REGEX and MySQL

I’m working on my words database using phpMyAdmin and thought others might benefit from some of the search expressions.

Find words that start with ‘Wr’ or ‘wr’ and the CVC category is not null.


SELECT *  FROM `words` WHERE `word` REGEXP '^[Ww]r[a-z]*' 
AND `CVC` IS NOT NULL

This gives me words like, Rhoda, Rhone, rhyme because I’m asking to start at the beginning of the word ‘^’ then look for either a capital or lowercase w ‘[Ww] followed by an ‘r’ and then any letter ‘[a-z]’ that occurs zero or more times ‘*’. I’m further restricting the search to words that have an entry in the CVC category. In phpMyAdmin you can paste this into the SQL editing field or just use the REGEX in the word field and set it to REGEXP.
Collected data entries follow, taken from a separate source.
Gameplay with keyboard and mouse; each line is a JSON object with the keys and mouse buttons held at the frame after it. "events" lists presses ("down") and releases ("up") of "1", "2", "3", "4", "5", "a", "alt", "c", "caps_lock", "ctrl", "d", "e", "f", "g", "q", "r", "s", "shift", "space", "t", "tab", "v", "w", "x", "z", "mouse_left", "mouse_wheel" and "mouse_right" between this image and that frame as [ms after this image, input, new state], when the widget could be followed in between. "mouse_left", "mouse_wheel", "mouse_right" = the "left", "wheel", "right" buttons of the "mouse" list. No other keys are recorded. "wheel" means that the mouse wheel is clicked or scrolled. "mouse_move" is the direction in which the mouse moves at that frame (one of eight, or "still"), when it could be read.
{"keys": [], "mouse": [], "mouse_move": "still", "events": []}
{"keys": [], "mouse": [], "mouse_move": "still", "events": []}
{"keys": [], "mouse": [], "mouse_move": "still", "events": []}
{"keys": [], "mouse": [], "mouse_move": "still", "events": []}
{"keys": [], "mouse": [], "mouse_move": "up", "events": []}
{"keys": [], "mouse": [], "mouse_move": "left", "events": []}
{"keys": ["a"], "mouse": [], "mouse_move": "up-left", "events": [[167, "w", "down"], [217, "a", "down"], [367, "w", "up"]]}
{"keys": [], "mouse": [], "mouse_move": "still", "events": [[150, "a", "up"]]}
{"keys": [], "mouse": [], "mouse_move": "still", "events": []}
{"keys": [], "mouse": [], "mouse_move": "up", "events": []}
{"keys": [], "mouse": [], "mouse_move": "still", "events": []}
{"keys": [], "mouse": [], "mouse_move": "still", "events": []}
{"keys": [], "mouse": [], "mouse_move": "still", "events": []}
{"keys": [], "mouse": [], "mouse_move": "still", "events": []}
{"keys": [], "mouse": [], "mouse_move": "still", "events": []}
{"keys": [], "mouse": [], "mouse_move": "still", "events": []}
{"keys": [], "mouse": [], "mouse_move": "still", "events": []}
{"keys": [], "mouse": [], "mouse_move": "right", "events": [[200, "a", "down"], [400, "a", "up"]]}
Here’s one looking for all the words that end in the letters mb and the CVC category is not null.


SELECT *  FROM `words` WHERE `word` REGEXP 'mb$' 
AND `CVC` IS NOT NULL

The ‘$’ means the end of the word.

This search yields words like climb, plumb, thumb.

This search looks for words like gnome and gnat. If you want you can leave out the [a-z]* and you’ll get the same result.


SELECT *  FROM `words_for_slps` WHERE `word` REGEXP '^[Gg]n[a-z]*' 
AND `CVC` IS NOT NULL

This one’s a little more complicated, I’m looking for words like tongue and dengue but don’t know if there are words with gue in the middle—like tongues.


SELECT *  FROM `words_for_slps` WHERE `word` REGEXP '^[a-zA-z]*ngue[a-z]*' 
AND `CVC` IS NOT NULL

You can’t do OR queries in phpMyAdmin interface everything is an AND. But if you do a query, then edit the SQL it is easy to make the query into an OR.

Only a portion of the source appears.